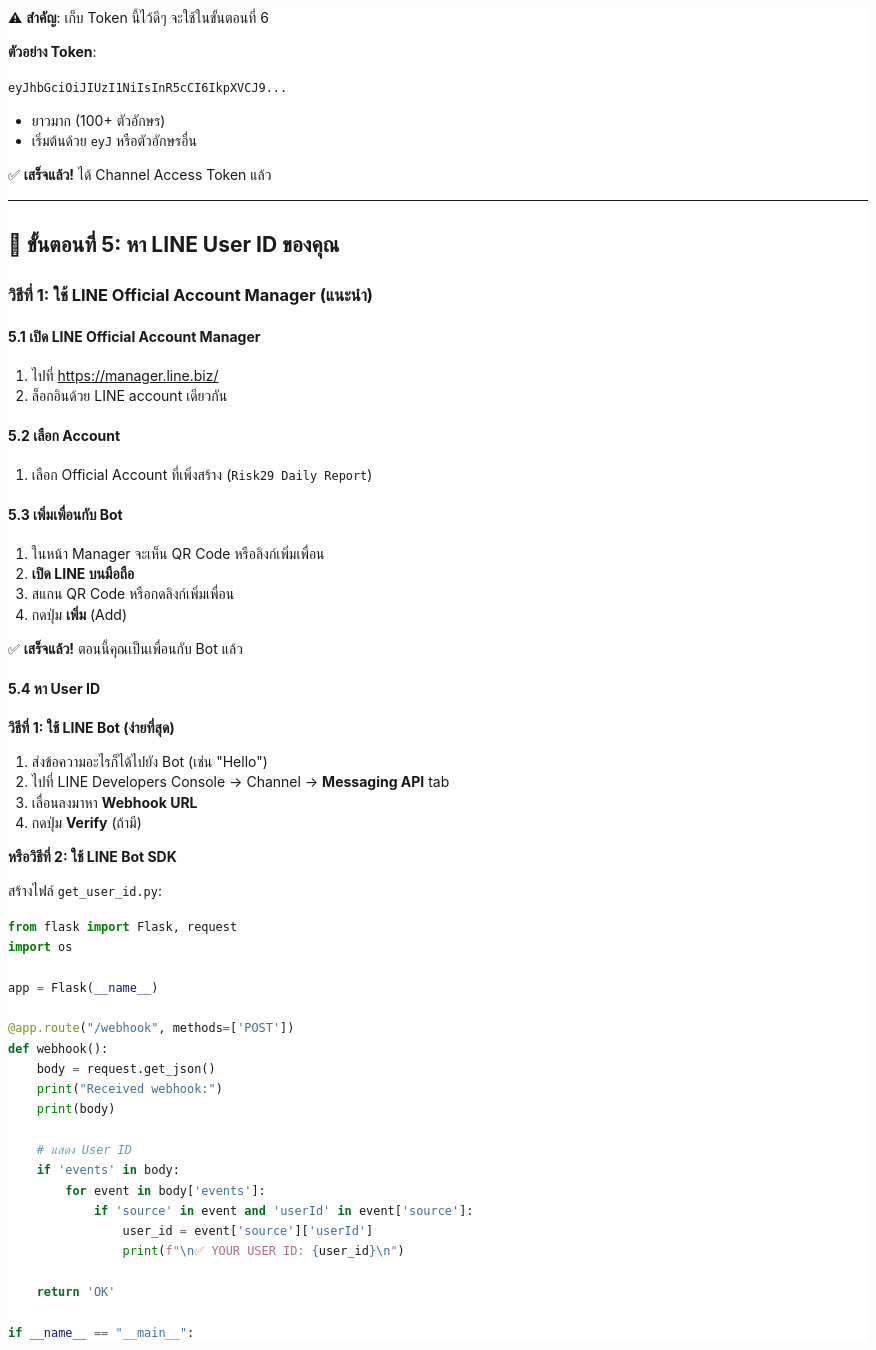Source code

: ⚠️ **สำคัญ**: เก็บ Token นี้ไว้ดีๆ จะใช้ในขั้นตอนที่ 6

**ตัวอย่าง Token**:
```
eyJhbGciOiJIUzI1NiIsInR5cCI6IkpXVCJ9...
```
- ยาวมาก (100+ ตัวอักษร)
- เริ่มต้นด้วย `eyJ` หรือตัวอักษรอื่น

✅ **เสร็จแล้ว!** ได้ Channel Access Token แล้ว

---

## 👤 ขั้นตอนที่ 5: หา LINE User ID ของคุณ

### วิธีที่ 1: ใช้ LINE Official Account Manager (แนะนำ)

#### 5.1 เปิด LINE Official Account Manager
1. ไปที่ https://manager.line.biz/
2. ล็อกอินด้วย LINE account เดียวกัน

#### 5.2 เลือก Account
1. เลือก Official Account ที่เพิ่งสร้าง (`Risk29 Daily Report`)

#### 5.3 เพิ่มเพื่อนกับ Bot
1. ในหน้า Manager จะเห็น QR Code หรือลิงก์เพิ่มเพื่อน
2. **เปิด LINE บนมือถือ**
3. สแกน QR Code หรือกดลิงก์เพิ่มเพื่อน
4. กดปุ่ม **เพิ่ม** (Add)

✅ **เสร็จแล้ว!** ตอนนี้คุณเป็นเพื่อนกับ Bot แล้ว

#### 5.4 หา User ID

**วิธีที่ 1: ใช้ LINE Bot (ง่ายที่สุด)**

1. ส่งข้อความอะไรก็ได้ไปยัง Bot (เช่น "Hello")
2. ไปที่ LINE Developers Console → Channel → **Messaging API** tab
3. เลื่อนลงมาหา **Webhook URL**
4. กดปุ่ม **Verify** (ถ้ามี)

**หรือวิธีที่ 2: ใช้ LINE Bot SDK**

สร้างไฟล์ `get_user_id.py`:

```python
from flask import Flask, request
import os

app = Flask(__name__)

@app.route("/webhook", methods=['POST'])
def webhook():
    body = request.get_json()
    print("Received webhook:")
    print(body)
    
    # แสดง User ID
    if 'events' in body:
        for event in body['events']:
            if 'source' in event and 'userId' in event['source']:
                user_id = event['source']['userId']
                print(f"\n✅ YOUR USER ID: {user_id}\n")
    
    return 'OK'

if __name__ == "__main__":
```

### About this exercise:
Reproduce exactly the lines from the beginning of the material down to the line containing "## 👤 ขั้นตอนที่ 5: หา LINE User ID ของคุณ", both ends included, but not the pictures or anything after.

### Exercise output:
Source code

: ⚠️ **สำคัญ**: เก็บ Token นี้ไว้ดีๆ จะใช้ในขั้นตอนที่ 6

**ตัวอย่าง Token**:
```
eyJhbGciOiJIUzI1NiIsInR5cCI6IkpXVCJ9...
```
- ยาวมาก (100+ ตัวอักษร)
- เริ่มต้นด้วย `eyJ` หรือตัวอักษรอื่น

✅ **เสร็จแล้ว!** ได้ Channel Access Token แล้ว

---

## 👤 ขั้นตอนที่ 5: หา LINE User ID ของคุณ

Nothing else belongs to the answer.